The most popular techniques for NAS include reinforcement learning, evolutionary algorithms, Bayesian optimization, and gradient-based methods. Each technique has its strengths and drawbacks. For example, Bayesian optimization (BayesOpt) is theoretically one of the most promising methods and has seen huge success in hyperparameter optimization for ML. However, it is very challenging to run Bayesian optimization for NAS in practice. Bayesian optimization works by modeling the space of neural architectures, and then automatically telling you which neural architecture to try next. See our previous blog post for an introduction to BayesOpt for NAS. However, setting up BayesOpt for NAS requires a huge amount of human effort in creating a hand-crafted distance function and tuning a Gaussian Process.
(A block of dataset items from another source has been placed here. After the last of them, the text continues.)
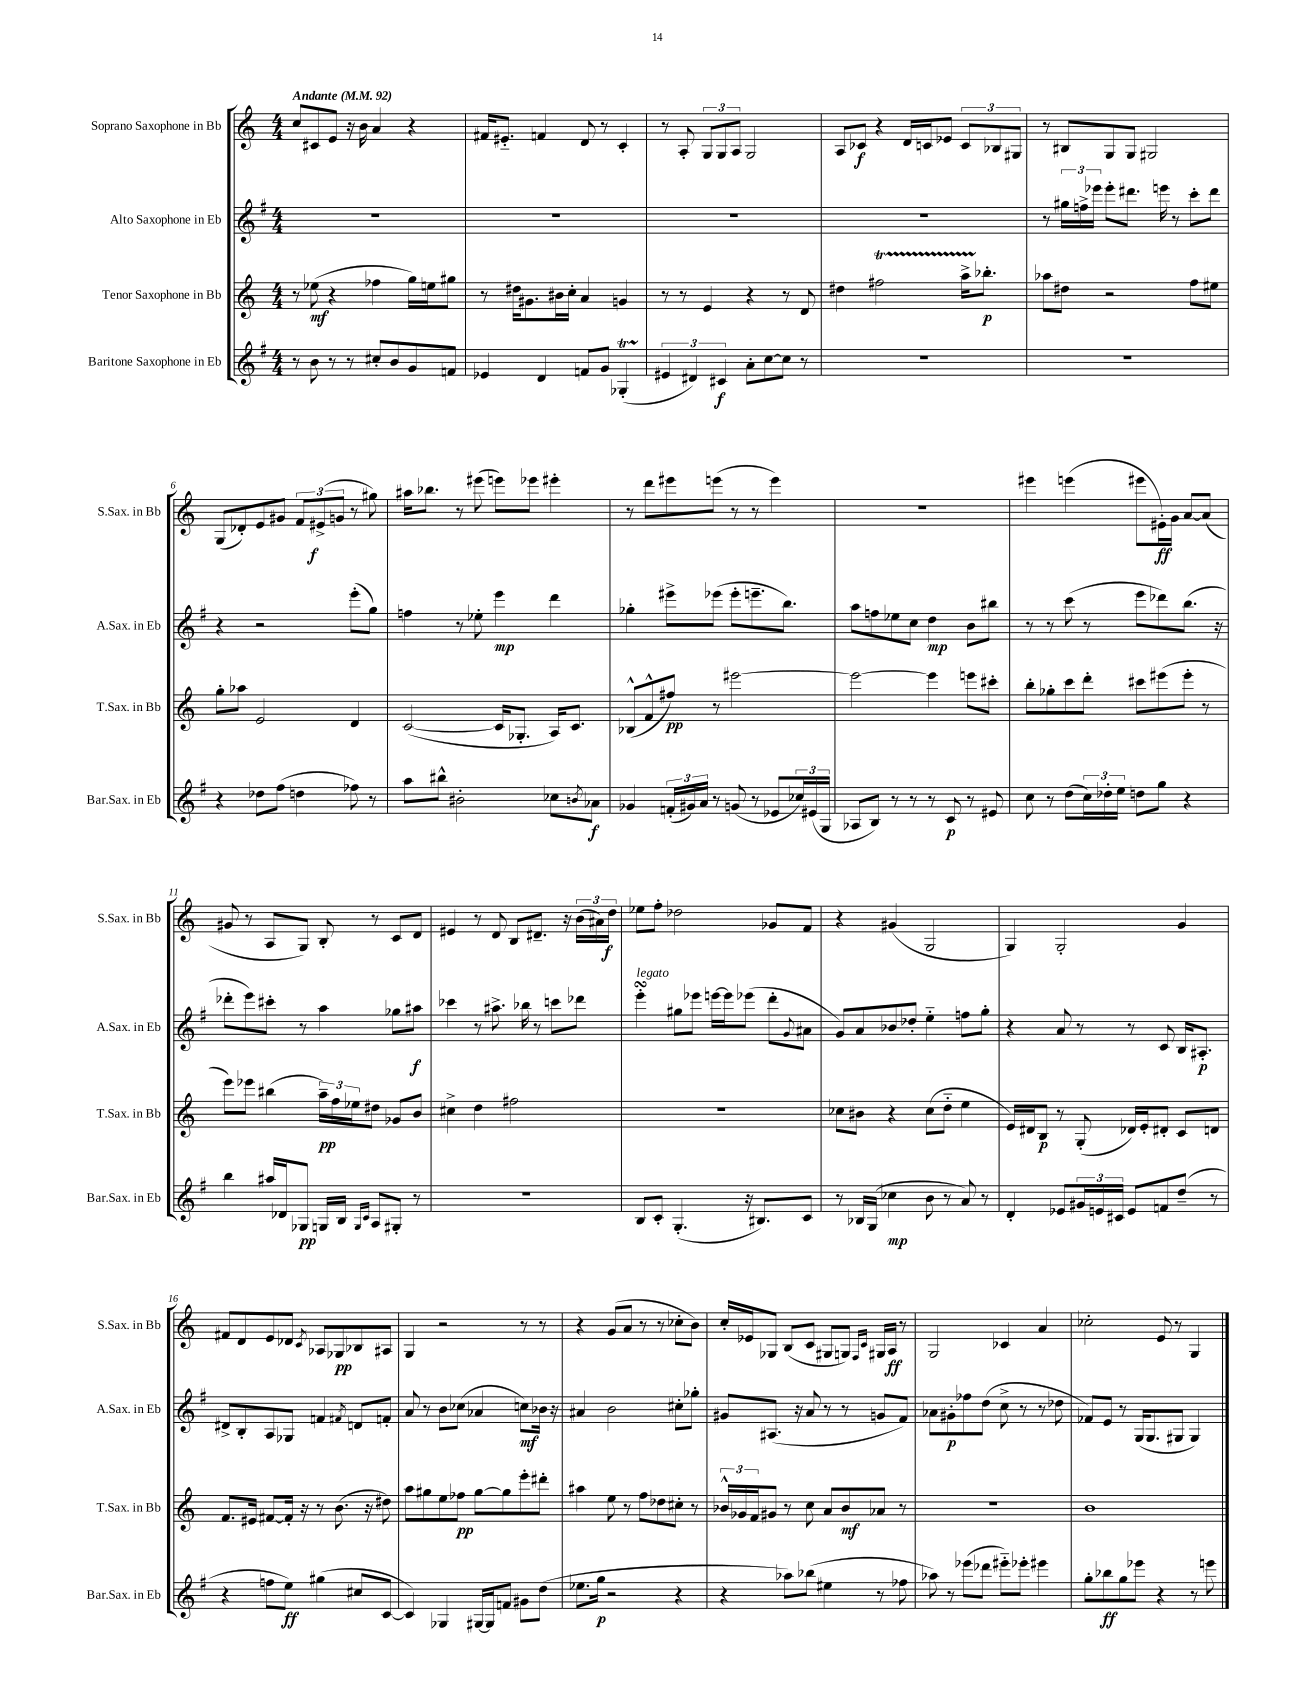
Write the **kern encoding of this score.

**kern	**kern	**kern	**kern
*staff4	*staff3	*staff2	*staff1
*clefG2	*clefG2	*clefG2	*clefG2
*k[f#]	*k[]	*k[f#]	*k[]
*M4/4	*M4/4	*M4/4	*M4/4
*MM92	*MM92	*MM92	*MM92
8r	8r	1r	8cc
8b	(8ee-	.	8c#
8r	4r	.	8e
8r	.	.	16r
.	.	.	16b
8cc#'	4ff-	.	4a
8b	.	.	.
8g	16gg)	.	4r
.	16ee	.	.
8f	8gg#	.	.
=	=	=	=
4e-	8r	1r	16f#
.	.	.	8.e#'~
.	16dd#	.	.
.	8.g#	.	.
4d	.	.	4f
.	16b#	.	.
.	16cc'	.	.
8f	4a	.	8d
8g	.	.	8r
(4G-'	4g	.	4c'
=	=	=	=
6e#	8r	1r	8r
.	8r	.	8A'
6d#)	.	.	.
.	4e	.	12G
6c#	.	.	12G
.	.	.	12A
8a'	4r	.	2G
[8cc	.	.	.
8cc]	8r	.	.
8r	8d	.	.
=	=	=	=
1r	4dd#	1r	8A
.	.	.	8c-
.	2ff#	.	4r
.	.	.	16d
.	.	.	16c
.	.	.	8e-
.	16aa^	.	12c
.	8.bb-'	.	.
.	.	.	12B-
.	.	.	12G#
=	=	=	=
1r	8aa-	8r	8r
.	8dd#	24gg#	8B#
.	.	24ff^	.
.	.	24eee-	.
.	2r	8eee-'	8G
.	.	8.ddd#	8G
.	.	.	2G#
.	.	16eee	.
.	.	8r	.
.	8ff	8ccc'	.
.	8ee#	8ddd#	.
=	=	=	=
4r	8gg'	4r	(8G
.	8aa-	.	8d-')
8dd-	2e	2r	8e
(8ff#	.	.	8g#
4dd	.	.	12f
.	.	.	(12e#^
.	.	.	12g
8ff-)	4d	(8eee'	8r
8r	.	8gg)	8gg#)
=	=	=	=
8aa	([2c	4ff	16aa#
.	.	.	8.bb-
8bb#^^	.	.	.
2b#'	.	8r	8r
.	.	8ee-'	(8eee#
.	16c]	4eee	8eee)
.	8.G-'	.	.
.	.	.	8eee-
8cc-	16A)	4ddd	4eee#'
.	8.c	.	.
8qb	.	.	.
8a-	.	.	.
=	=	=	=
4g-	(8B-^^	4gg-'	8r
.	8f^^	.	8ddd
(24f'	8ff#)	8eee#^	8eee#
24g#)	.	.	.
24a	.	.	.
8r	8r	(8eee-	(8eee
(8g	[2eee#	8eee-'	8r
8r	.	8.eee~	8r
8e-	.	.	4eee)
.	.	8.bb)	.
24cc-)	.	.	.
(24e#	.	.	.
24G	.	.	.
=	=	=	=
8A-	2eee#_	8aa	1r
8B)	.	8ff	.
8r	.	8ee-	.
8r	.	8cc	.
8r	4eee#]	4dd	.
8c	.	.	.
8r	8eee	8b	.
8e#	8ccc#'	8bb#	.
=	=	=	=
8cc	8bb'	8r	4eee#
8r	8gg-'	8r	.
(8dd	8ccc	(8ccc	(4eee
24cc)	8ddd'	8r	.
24dd-'	.	.	.
24ee	.	.	.
8dd	8ccc#	8eee	8eee#
8gg	(8eee#	8ddd-)	16e#')
.	.	.	16g
4r	8eee#'	(8.bb	[8a
.	8r	.	(8a]
.	.	16r	.
=	=	=	=
4bb	8eee)	8ddd-'	8g#
.	8eee-	8eee)	8r
16aa#	(4bb#	8ccc#'	8A
16d-	.	.	.
8G-	.	8r	8G)
16G	24aa~)	4aa	8B'
.	24ff	.	.
16B	.	.	.
.	24ee-	.	.
16qqG	.	.	.
16qqc	.	.	.
8A	8dd#	.	8r
8G#'	8g-	8gg-	8c
8r	8b	8aa#	8d
=	=	=	=
1r	4cc#^	4ccc-	4e#
.	4dd	8r	8r
.	.	8.aa#^	8d
.	2ff#	.	8B
.	.	16bb-	.
.	.	8r	8.d#~
.	.	8ccc	.
.	.	.	16r
.	.	8ddd-	(24b
.	.	.	24a#)
.	.	.	24dd
=	=	=	=
8B	1r	4eee'	8ee-
8c'	.	.	8ff'
(4.G'	.	8gg#	2dd-
.	.	8eee-	.
.	.	[16eee	.
.	.	16eee]	.
16r	.	(8eee-	.
8.B#)	.	.	.
.	.	8ddd'	8g-
.	.	8qqg	.
8c	.	8a#	8f
=	=	=	=
8r	8cc-	8g)	4r
16B-	8b#	8a	.
(16G	.	.	.
4cc-	4r	8b-	(4g#
.	.	8dd-'	.
8b	(8cc-	4ee'~	2G
8r	8dd'~	.	.
8a)	4ee	8ff	.
8r	.	8gg'	.
=	=	=	=
4d'	16e)	4r	4G)
.	16d#	.	.
.	8B	.	.
8e-	8r	8a	2G'
24g#	(8G'	8r	.
24e	.	.	.
24c#	.	.	.
8e	16d-)	8r	.
.	16e'	.	.
8f	8d#'	8c	.
(8dd~	8c	16B	4g
.	.	8.A#'	.
8r	8d	.	.
=	=	=	=
4r	8.f	8d#^	8f#
.	.	8B'	8d
.	16e#	.	.
8ff	[8f#	8A	8e
8ee)	16f#']	8G-	8d-
.	16r	.	.
.	.	.	8qc
(4gg#	8r	4f	8A-
.	(8.b	.	8G-
.	.	8qf#	.
8cc#	.	8d	8B-
.	16r	.	.
[8c	8dd#)	8f'	8A#
=	=	=	=
4c])	8aa	8a	4G
.	8gg#	8r	.
4G-	8ee	8b	2r
.	8ff-	(8cc-	.
[16G#	[8gg#	4a-	.
16G#]	.	.	.
8f	8gg#]	.	.
8g#	8eee'	8cc)	8r
(8dd	8ddd#'	16b-	8r
.	.	16r	.
=	=	=	=
8.ee-	4aa#	4a#	4r
16gg	.	.	.
2r	8ee	2b	(8g
.	8r	.	8a
.	8ff	.	8r
.	8dd-	.	8r
4r	8cc#'	8cc#'	8cc-'
.	8r	8gg-'	8b)
=	=	=	=
4r	24b-^^	8g#	16cc'
.	24g-	.	.
.	.	.	16e-
.	24f	.	.
.	8g#	(8.A#	8G-
8aa-)	8r	.	(8B
.	.	16r	.
(8bb-	8cc	8a	8c
4ee#	8a	8r	8G#
.	8b-	8r	8G)
.	.	.	16qqF
.	.	.	16qqc
8r	8a-	8g	16G#
.	.	.	16A
8ff-	8r	8f#)	8r
=	=	=	=
8aa-)	1r	8a-	2G
8r	.	8g#'	.
(8eee-	.	8ff-	.
8ddd-	.	(8dd	.
8eee#'~)	.	8cc^	4c-
8eee-'	.	8r	.
4eee#	.	8r	4a
.	.	8dd-	.
=	=	=	=
8gg'	1b	8f-)	2cc-'
8bb-	.	8e	.
8gg	.	8r	.
8eee-	.	(16G	.
.	.	8.G	.
4r	.	.	8e
.	.	8G#	8r
8r	.	4G#)	4G
8eee	.	.	.
==	==	==	==
*-	*-	*-	*-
In our new paper, we design BANANAS, a novel NAS algorithm that uses Bayesian optimization with a neural network model instead of a GP model. That is, in every iteration of Bayesian optimization, we train a meta neural network to predict the accuracy of unseen neural architectures in the search space. This technique gets rid of the aforementioned problems with Bayesian optimization NAS: the model is powerful enough to predict neural network accuracies, and there is no need to construct a distance function between neural networks by hand.
We use a path-based encoding scheme to encode a neural architecture, which drastically improves the predictive accuracy of our meta neural network. Training on just 200 random neural architectures yields promising results. We can predict the validation accuracy of the new neural architecture to within 1% of its true accuracy for multiple search spaces on an average. BANANAS also utilizes a novel variant of Thompson sampling for the acquisition function in Bayesian optimization.
We tested BANANAS on two of the most popular search spaces, NASBench and DARTS. Our algorithm performed better than all other algorithms we tried, including evolutionary search, reinforcement learning, standard BayesOpt, AlphaX, ASHA, and DARTS. The best architecture found by BANANAS achieved a 2.57% test error on CIFAR-10, on par with state-of-the-art NAS algorithms.
Included in the GitHub repository is a Jupyter notebook that lets you easily train a meta neural network on the NASBench dataset. Input your favorite combination of hyperparameters to try to achieve the best prediction accuracy on NASBench!